» Task:
In the passage on intrauterine insemination, what instrument is used to insert the washed sperm?

» Given passage:
_ _ _

When infertility is the result of physical problems with the uterus or fallopian tubes, these can often be repaired by means of surgery. Surgery is commonly performed to deal with blocked fallopian tubes or with endometriosis, but it is not limited to these situations.
Intrauterine Insemination (IUI)
In IUI, sperm are inserted directly into the uterus. The aim of treatment is that, once in the uterus, the sperm will be able to fertilize an egg without further assistance. This is particularly appropriate when a post-coital test has identified that sperm are not managing to pass the cervix.
Prior to intrauterine insemination, the sperm can be prepared in a number of ways. This is known as ‘washing’ the sperm, and can involve increasing the concentration of sperm in the fluid to be injected. The washed sperm are then inserted using a catheter.

_ _ _

» Dataset records:
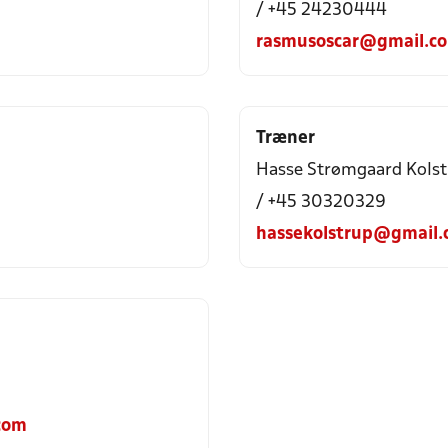
/ +45 24230444
rasmusoscar@gmail.c
Træner
Hasse Strømgaard Kolst
/ +45 30320329
hassekolstrup@gmail
com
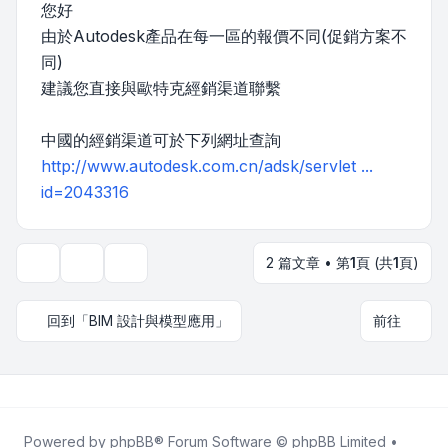
您好
由於Autodesk產品在每一區的報價不同(促銷方案不
同)
建議您直接與歐特克經銷渠道聯繫
中國的經銷渠道可於下列網址查詢
http://www.autodesk.com.cn/adsk/servlet ...
id=2043316
2 篇文章 • 第
1
頁 (共
1
頁)
主題工具
顯示和排序選項
回到「BIM 設計與模型應用」
前往
Powered by
phpBB
® Forum Software © phpBB Limited •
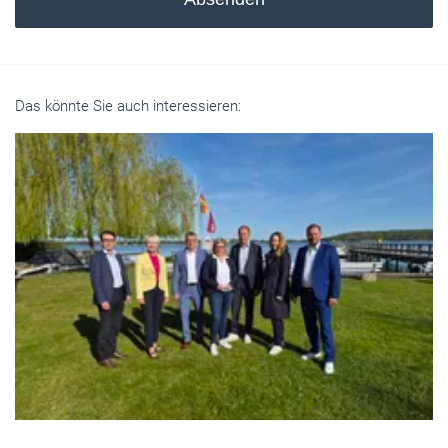
Das könnte Sie auch interessieren:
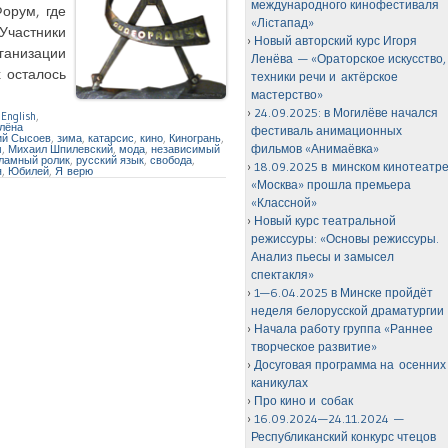
международного кинофестиваля
орум, где
«Лiстапад»
Участники
Новый авторский курс Игоря
ганизации
Ленёва — «Ораторское искусство,
 осталось
техники речи и актёрское
мастерство»
24.09.2025: в Могилёве начался
,
English
,
лёна
фестиваль анимационных
ий Сысоев
,
зима
,
катарсис
,
кино
,
Киногрань
,
фильмов «Анимаёвка»
м
,
Михаил Шпилевский
,
мода
,
независимый
ламный ролик
,
русский язык
,
свобода
,
18.09.2025 в минском кинотеатр
я
,
Юбилей
,
Я верю
«Москва» прошла премьера
«Классной»
Новый курс театральной
режиссуры: «Основы режиссуры.
Анализ пьесы и замысел
спектакля»
1—6.04.2025 в Минске пройдёт
неделя белорусской драматургии
Начала работу группа «Раннее
творческое развитие»
Досуговая программа на осенних
каникулах
Про кино и собак
16.09.2024—24.11.2024 —
Республиканский конкурс чтецов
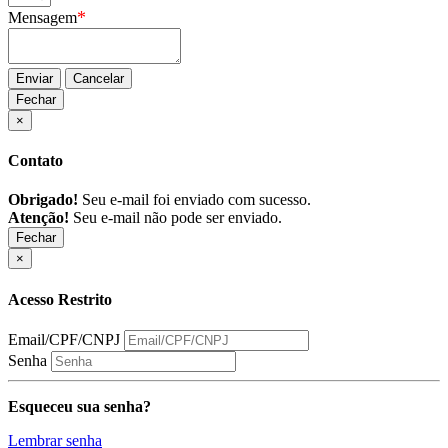
*
Mensagem
Enviar
Cancelar
Fechar
×
Contato
Obrigado!
Seu e-mail foi enviado com sucesso.
Atenção!
Seu e-mail não pode ser enviado.
Fechar
×
Acesso Restrito
Email/CPF/CNPJ
Senha
Esqueceu sua senha?
Lembrar senha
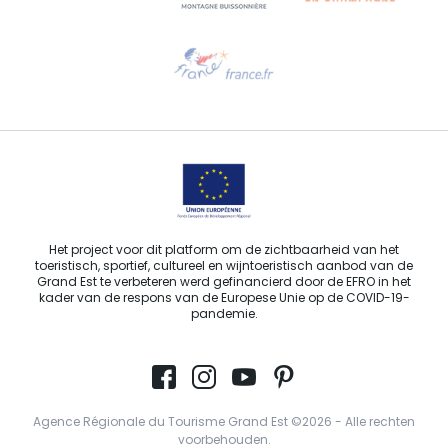
Hulp nodig?
Stuur ons een e-mail
Het project voor dit platform om de zichtbaarheid van het
toeristisch, sportief, cultureel en wijntoeristisch aanbod van de
Grand Est te verbeteren werd gefinancierd door de EFRO in het
kader van de respons van de Europese Unie op de COVID-19-
pandemie.
Agence Régionale du Tourisme Grand Est ©2026 - Alle rechten
voorbehouden.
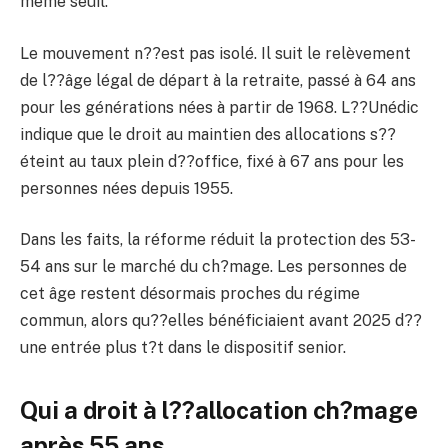
même seuil.
Le mouvement n??est pas isolé. Il suit le relèvement
de l??âge légal de départ à la retraite, passé à 64 ans
pour les générations nées à partir de 1968. L??Unédic
indique que le droit au maintien des allocations s??
éteint au taux plein d??office, fixé à 67 ans pour les
personnes nées depuis 1955.
Dans les faits, la réforme réduit la protection des 53-
54 ans sur le marché du ch?mage. Les personnes de
cet âge restent désormais proches du régime
commun, alors qu??elles bénéficiaient avant 2025 d??
une entrée plus t?t dans le dispositif senior.
Qui a droit à l??allocation ch?mage
après 55 ans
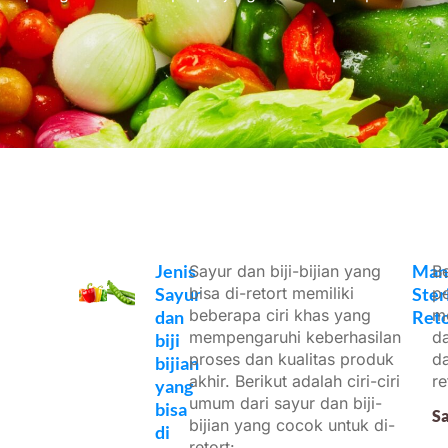
Jenis
Man
Sayur dan biji-bijian yang
Be
Sayur
bisa di-retort memiliki
Steri
pe
beberapa ciri khas yang
m
dan
Reto
mempengaruhi keberhasilan
d
biji
proses dan kualitas produk
da
bijian
akhir. Berikut adalah ciri-ciri
re
yang
umum dari sayur dan biji-
bisa
Sa
bijian yang cocok untuk di-
di
retort:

_ _ _

» Reply:
A catheter is used.